Are there any recommendations on how to model and persist large multidimensional arrays (without fully loading them except on request, and enable partial loading based on filters) with EMF and related technologies (CDO, Teneo, etc.) and be reasonably fast? I'm wondering how the EMF modeling/persistence gurus would approach this.

An alternate approach I've thought of is to use EMF to model all the data structures that do not involve multidimensional arrays, and create a field with a URI that points to a file that contains the large dataset. For example the datasets could be stored in Hierarchical Data Format 5 (HDF5) files, which would allow efficient access to the data and loading subsets of data. In this case I would persist the main data model using normal methods (XML, CDO, Teneo, etc.), and persist the large datasets separately. At run-time the application would selectively load data by reading the file at the stored URI in the data model (which would have to be accessible).

The other idea I also had would be to design a custom EStore that persists to an HDF5 file. This would be a lot of work however to do correctly.

Thanks for any thoughts on the best approaches.

Source data ->
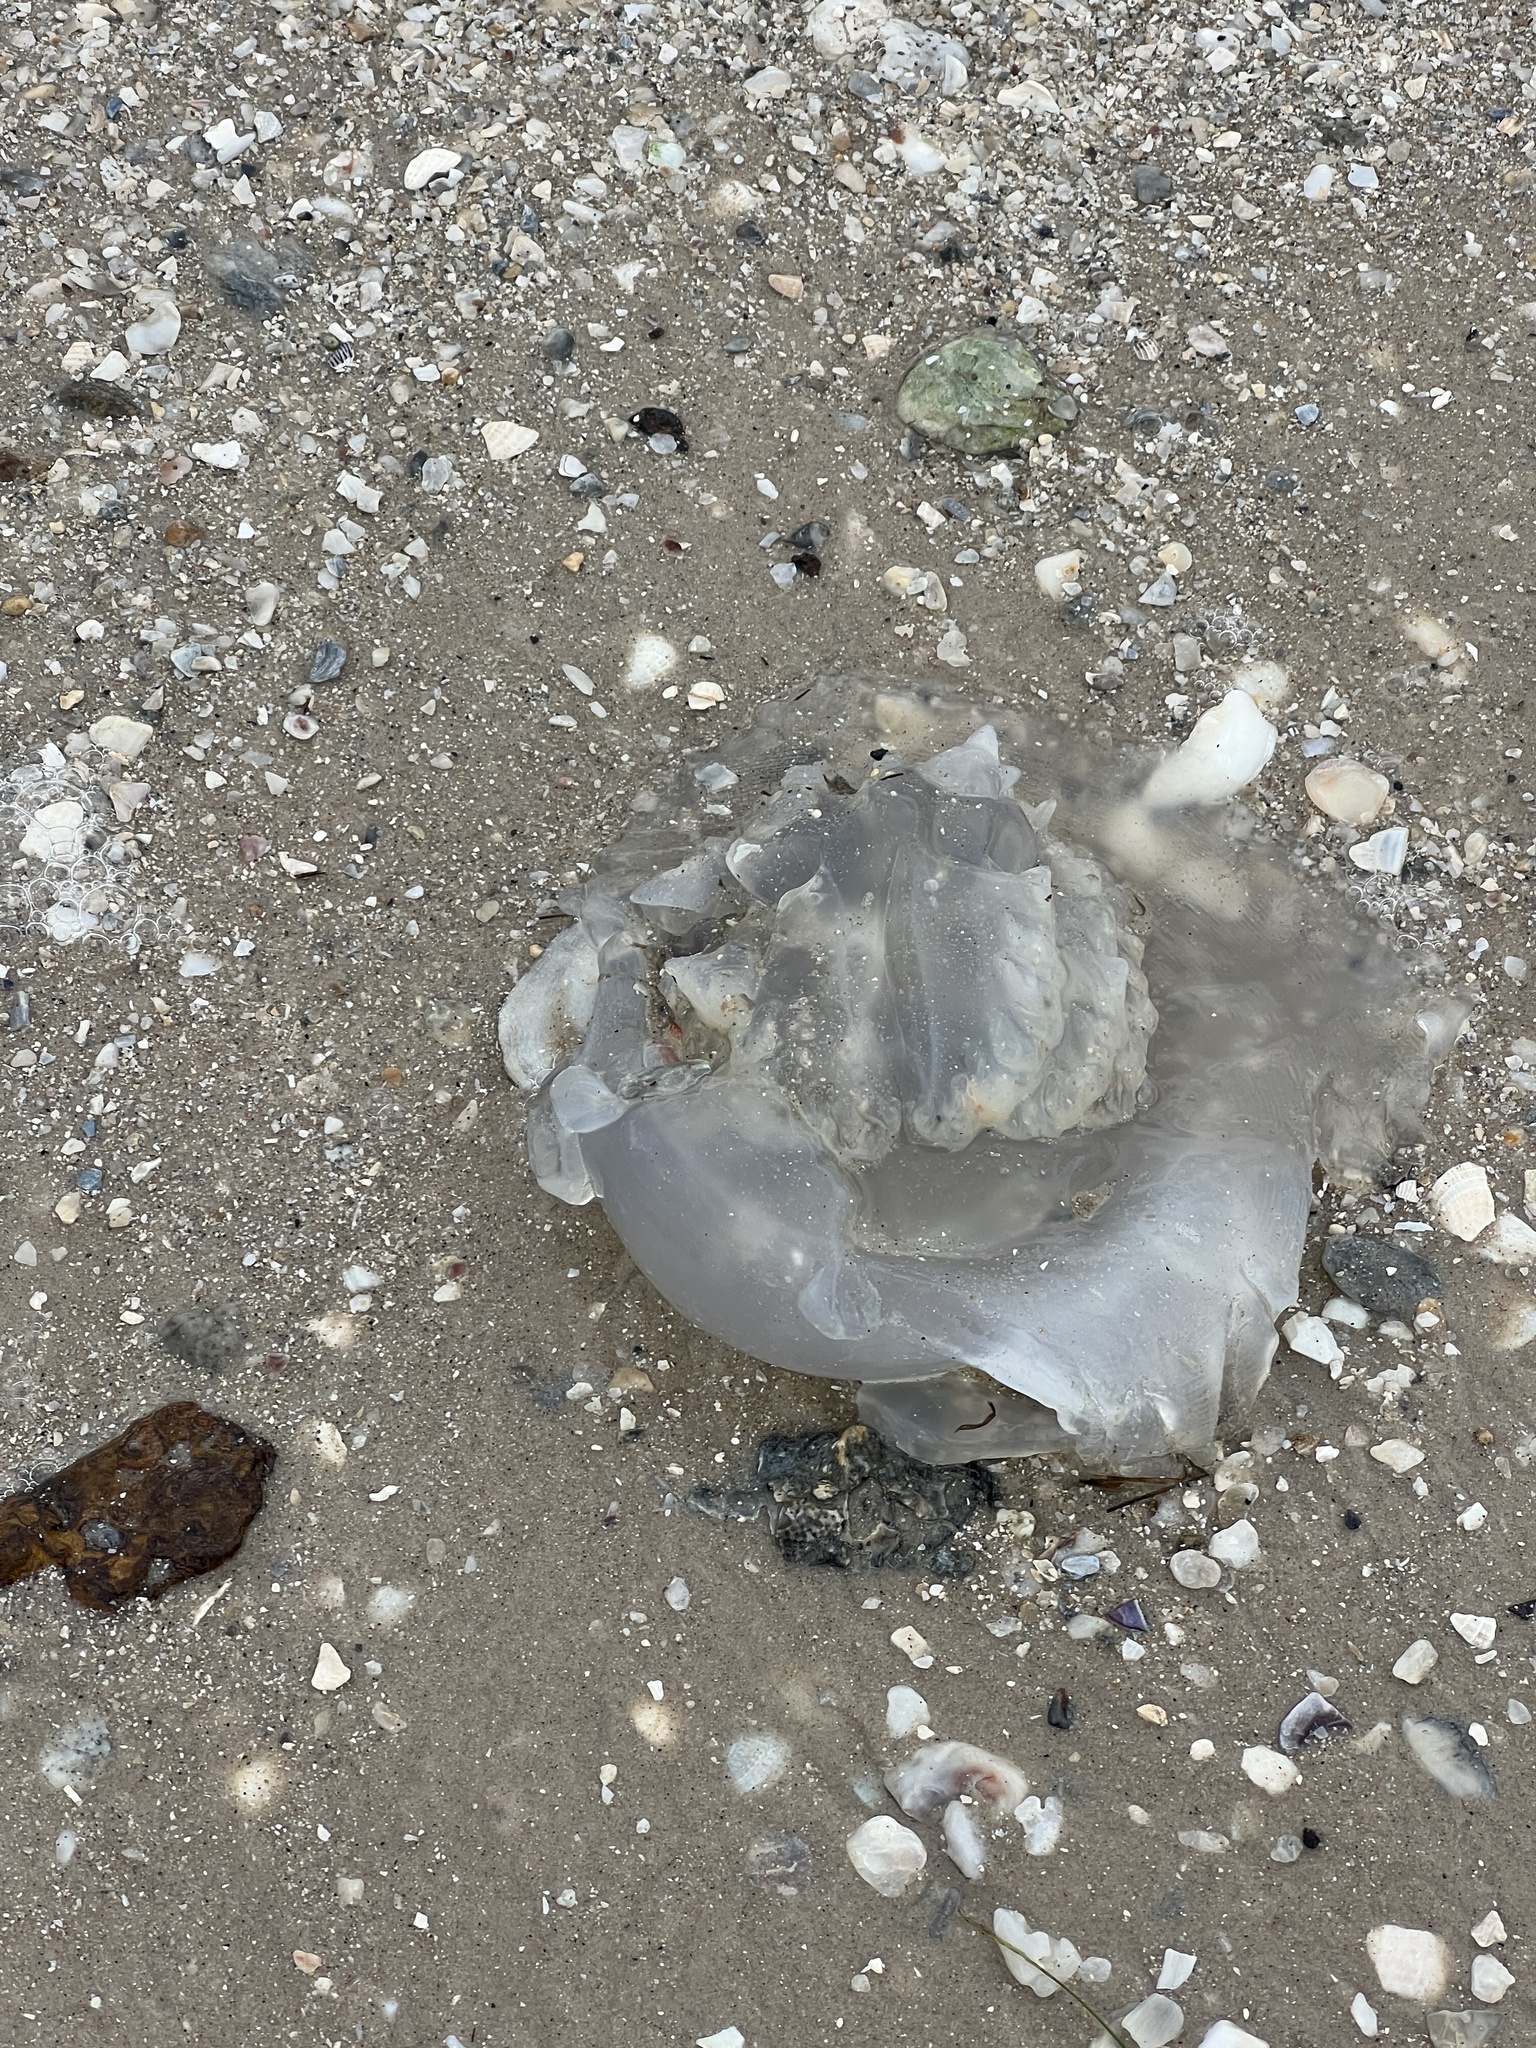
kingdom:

Directions -> Continue the post above about storing large multidimensional arrays with EMF, picking up right after its last sentence.

Task output ->
Re: EMF and Large Scientific Datasets [message #995964 is a reply to message #995823] Mon, 31 December 2012 16:59 Go to previous messageGo to next message
Eike Stepper is currently offline Eike StepperFriend
Messages: 6682
Registered: July 2009
Senior Member
Am 31.12.2012 16:52, schrieb Gabe Colburn:
> I've used EMF for a variety of previous projects. Presently I am starting a project where I need persist data models
> that contain large multidimensional arrays of scientific data (for example 3D datasets). In the past I've used either
> the default XML persistence, or CDO to persist to a database. XML persistence is not optimal for such large datasets.
> Furthermore its not obvious to me that there is an ideal way of modeling, mapping, and storing the datasets in a
> relational database using CDO.
It's a (common) misconception that CDO implies O/R mapping (i.e. relational persistence in the end). CDO can integrate
with any type of physical backend storage by means of implementing the IStore interface. Examples are the
ObjectivityStore, the DB4OStore, the MongoDBStore, the LissomeStore and a number of stores that other CDO users have
implemented (and that are not shipped with CDO).

> Since the arrays are very large, most often only subsets of filtered data will be accessed for processing and
> visualization instead of the entire dataset.
>
> Are there any recommendations on how to model and persist large multidimensional arrays (without fully loading them
> except on request, and enable partial loading based on filters) with EMF and related technologies (CDO, Teneo, etc.)
> and be reasonably fast? I'm wondering how the EMF modeling/persistence gurus would approach this.
I don't think that CDO offers out-of-the-box solutions for efficient multidimensional arrays (or lists of lists). But,
depending on your other non-functional requirements, it might serve as a platform that's cheaper to adjust than just
starting from scratch.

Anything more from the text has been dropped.